Chinese bank lending picked up sharply at the start of the year, but some economists cautioned about reading too much into the data due to distortions from seasonal effects, pointing out signs of a slowdown evident in broader measures of credit growth.

According to the People's Bank of China, new yuan loans shot higher from just 584bn yuan in December to hit 2.9trn yuan in January, racing past the 2.05trn yuan which economists had penciled-in and the previous record mark of 2.51trn hit in January 2016.

However, Julian Evans-Pritchard at Capital Economics was quick to point out that lending always picked up at the start of the year, as banks were assigned their new quotas for lending.

Indeed, the bigger story behind Monday's data was that credit growth had plumbed a fresh multi-year low, he said, with the rate of growth in its measure of so-called Total Social Financing retreating from a 13.6% pace year-on-year to 12.9% - a 31-month low.

The PBoC's TSF measure, which includes public listings, bonds sales and loans from trusts, increased 1.14trn yuan in the month before to 3.06trn yuan (consensus: 3.15trn).

On the upside, Evans Pritchard explained, there were signs in the PBOC's data that corporate bond issuance might be bottoming out, but that drag had been replaced by a slowdown in shadow credit on the back of regulatory tightening.

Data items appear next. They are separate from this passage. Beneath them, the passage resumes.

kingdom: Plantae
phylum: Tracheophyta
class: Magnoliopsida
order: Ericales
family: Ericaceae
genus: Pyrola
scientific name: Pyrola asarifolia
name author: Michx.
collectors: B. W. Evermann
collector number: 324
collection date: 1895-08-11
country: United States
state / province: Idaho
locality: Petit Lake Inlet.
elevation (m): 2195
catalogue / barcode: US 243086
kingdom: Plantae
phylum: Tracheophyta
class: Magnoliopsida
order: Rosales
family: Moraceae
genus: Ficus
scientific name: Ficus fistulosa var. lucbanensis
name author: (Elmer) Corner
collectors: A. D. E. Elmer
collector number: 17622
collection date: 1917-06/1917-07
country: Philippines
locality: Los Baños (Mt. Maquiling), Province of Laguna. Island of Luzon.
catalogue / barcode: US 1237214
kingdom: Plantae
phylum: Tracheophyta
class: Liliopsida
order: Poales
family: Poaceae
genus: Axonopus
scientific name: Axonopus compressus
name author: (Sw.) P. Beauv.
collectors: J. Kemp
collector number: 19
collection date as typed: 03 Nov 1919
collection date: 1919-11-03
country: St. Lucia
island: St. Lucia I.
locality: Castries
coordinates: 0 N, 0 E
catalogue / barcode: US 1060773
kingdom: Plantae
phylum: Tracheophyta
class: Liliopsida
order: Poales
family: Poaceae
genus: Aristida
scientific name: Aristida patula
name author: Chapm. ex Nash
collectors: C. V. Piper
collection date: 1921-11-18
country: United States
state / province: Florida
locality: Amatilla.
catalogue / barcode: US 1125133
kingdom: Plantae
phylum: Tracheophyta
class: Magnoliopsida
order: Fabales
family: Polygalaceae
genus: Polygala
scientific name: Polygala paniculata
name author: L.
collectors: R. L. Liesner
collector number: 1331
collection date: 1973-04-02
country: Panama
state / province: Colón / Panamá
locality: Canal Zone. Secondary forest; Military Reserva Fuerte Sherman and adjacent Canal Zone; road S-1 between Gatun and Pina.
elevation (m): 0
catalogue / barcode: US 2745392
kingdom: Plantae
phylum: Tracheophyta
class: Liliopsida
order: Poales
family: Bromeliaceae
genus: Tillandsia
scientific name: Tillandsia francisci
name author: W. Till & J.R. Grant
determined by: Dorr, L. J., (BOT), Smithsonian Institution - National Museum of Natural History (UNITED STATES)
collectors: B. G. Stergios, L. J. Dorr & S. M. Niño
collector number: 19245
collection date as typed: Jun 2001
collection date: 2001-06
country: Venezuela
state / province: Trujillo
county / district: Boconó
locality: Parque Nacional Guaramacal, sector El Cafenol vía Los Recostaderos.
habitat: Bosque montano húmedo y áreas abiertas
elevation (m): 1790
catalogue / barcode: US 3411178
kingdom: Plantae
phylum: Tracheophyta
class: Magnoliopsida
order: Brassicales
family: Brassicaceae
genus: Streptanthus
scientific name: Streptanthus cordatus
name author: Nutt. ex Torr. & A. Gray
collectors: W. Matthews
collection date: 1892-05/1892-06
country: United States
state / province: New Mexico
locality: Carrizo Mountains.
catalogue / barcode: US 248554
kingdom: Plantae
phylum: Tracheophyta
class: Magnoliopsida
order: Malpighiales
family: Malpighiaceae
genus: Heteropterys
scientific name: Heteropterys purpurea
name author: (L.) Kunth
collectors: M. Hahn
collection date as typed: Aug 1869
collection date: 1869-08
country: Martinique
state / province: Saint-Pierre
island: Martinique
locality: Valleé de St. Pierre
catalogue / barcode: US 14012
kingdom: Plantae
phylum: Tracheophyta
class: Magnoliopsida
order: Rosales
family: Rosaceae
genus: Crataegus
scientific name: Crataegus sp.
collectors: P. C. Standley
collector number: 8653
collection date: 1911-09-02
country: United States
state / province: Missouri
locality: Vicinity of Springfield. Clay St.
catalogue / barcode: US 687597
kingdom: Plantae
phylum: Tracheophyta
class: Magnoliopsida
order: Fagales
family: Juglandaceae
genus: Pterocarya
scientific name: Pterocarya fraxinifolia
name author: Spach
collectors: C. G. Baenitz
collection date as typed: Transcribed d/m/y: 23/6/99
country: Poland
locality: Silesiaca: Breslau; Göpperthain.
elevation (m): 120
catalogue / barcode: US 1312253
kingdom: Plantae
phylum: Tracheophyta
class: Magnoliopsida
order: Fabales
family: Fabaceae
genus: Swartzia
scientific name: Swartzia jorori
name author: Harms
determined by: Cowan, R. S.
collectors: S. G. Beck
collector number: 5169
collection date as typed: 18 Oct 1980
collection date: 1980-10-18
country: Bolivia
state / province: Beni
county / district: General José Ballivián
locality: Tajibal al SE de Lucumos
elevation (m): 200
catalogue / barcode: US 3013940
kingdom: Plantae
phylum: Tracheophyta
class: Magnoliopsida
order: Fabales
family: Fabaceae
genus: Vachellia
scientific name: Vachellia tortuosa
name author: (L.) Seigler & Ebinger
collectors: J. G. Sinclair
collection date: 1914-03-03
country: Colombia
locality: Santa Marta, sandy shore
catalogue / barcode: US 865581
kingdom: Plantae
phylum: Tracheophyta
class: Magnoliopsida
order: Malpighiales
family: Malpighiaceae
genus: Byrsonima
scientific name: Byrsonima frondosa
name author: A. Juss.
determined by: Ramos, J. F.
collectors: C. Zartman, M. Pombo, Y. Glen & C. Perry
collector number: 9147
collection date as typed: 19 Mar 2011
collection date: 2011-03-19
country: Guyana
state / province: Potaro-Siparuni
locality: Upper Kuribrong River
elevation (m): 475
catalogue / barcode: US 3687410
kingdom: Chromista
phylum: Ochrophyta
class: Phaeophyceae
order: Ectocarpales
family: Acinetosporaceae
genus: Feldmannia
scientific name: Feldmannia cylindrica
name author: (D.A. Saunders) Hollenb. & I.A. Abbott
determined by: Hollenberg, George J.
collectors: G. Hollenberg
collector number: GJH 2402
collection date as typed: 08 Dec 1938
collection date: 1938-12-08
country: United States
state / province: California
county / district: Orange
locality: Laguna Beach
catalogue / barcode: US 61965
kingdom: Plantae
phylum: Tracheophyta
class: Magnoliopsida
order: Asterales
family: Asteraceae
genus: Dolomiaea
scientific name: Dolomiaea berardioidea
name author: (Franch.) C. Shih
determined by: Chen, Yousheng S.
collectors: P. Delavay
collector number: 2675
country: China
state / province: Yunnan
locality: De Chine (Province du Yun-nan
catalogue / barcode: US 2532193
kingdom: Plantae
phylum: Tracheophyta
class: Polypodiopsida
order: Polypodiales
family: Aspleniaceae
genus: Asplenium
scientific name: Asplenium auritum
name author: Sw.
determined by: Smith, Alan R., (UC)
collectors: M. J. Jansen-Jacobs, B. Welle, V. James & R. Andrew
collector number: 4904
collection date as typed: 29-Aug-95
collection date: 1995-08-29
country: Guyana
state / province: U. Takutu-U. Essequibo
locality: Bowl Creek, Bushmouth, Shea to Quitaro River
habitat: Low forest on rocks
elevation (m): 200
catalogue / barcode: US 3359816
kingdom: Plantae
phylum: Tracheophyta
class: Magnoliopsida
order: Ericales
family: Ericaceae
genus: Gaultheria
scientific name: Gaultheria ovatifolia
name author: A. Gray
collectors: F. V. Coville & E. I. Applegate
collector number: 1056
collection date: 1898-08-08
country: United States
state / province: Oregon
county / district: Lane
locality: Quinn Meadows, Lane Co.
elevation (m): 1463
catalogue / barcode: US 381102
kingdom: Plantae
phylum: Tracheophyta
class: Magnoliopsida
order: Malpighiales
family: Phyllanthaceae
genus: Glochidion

Linked to the above, Evans-Pritchard mentioned that the research shop's own China Activity Proxy suggested growth had already begun to suffer as a result of diminished policy support from Beijing, with additional weakness in coming quarters expected to lead the PBoC to ease its monetary stance.

Separately, the PBoC reported that the rate of growth in the country's money supply (M2) picked-up from the 8.2% on the year rise in December to 8.6% in January (consensus: 8.2%).

In 2016, new yuan loans jumped 7% to 13.53trn yuan.

For her part, Freya Beamish at Pantheon Macroeconomics pointed out that the quarterly pace of increase in M1 money supply over the three months to January, at 12.8% (December: 12.2%), had been stable for roughly six months now, meaning nominal GDP growth should level off at around the middle of 2018 after slowing in 2017.

"Note, at this stage, that the profile of nominal GDP growth last year remains highly uncertain as we think the authorities are in the early stages of revisions."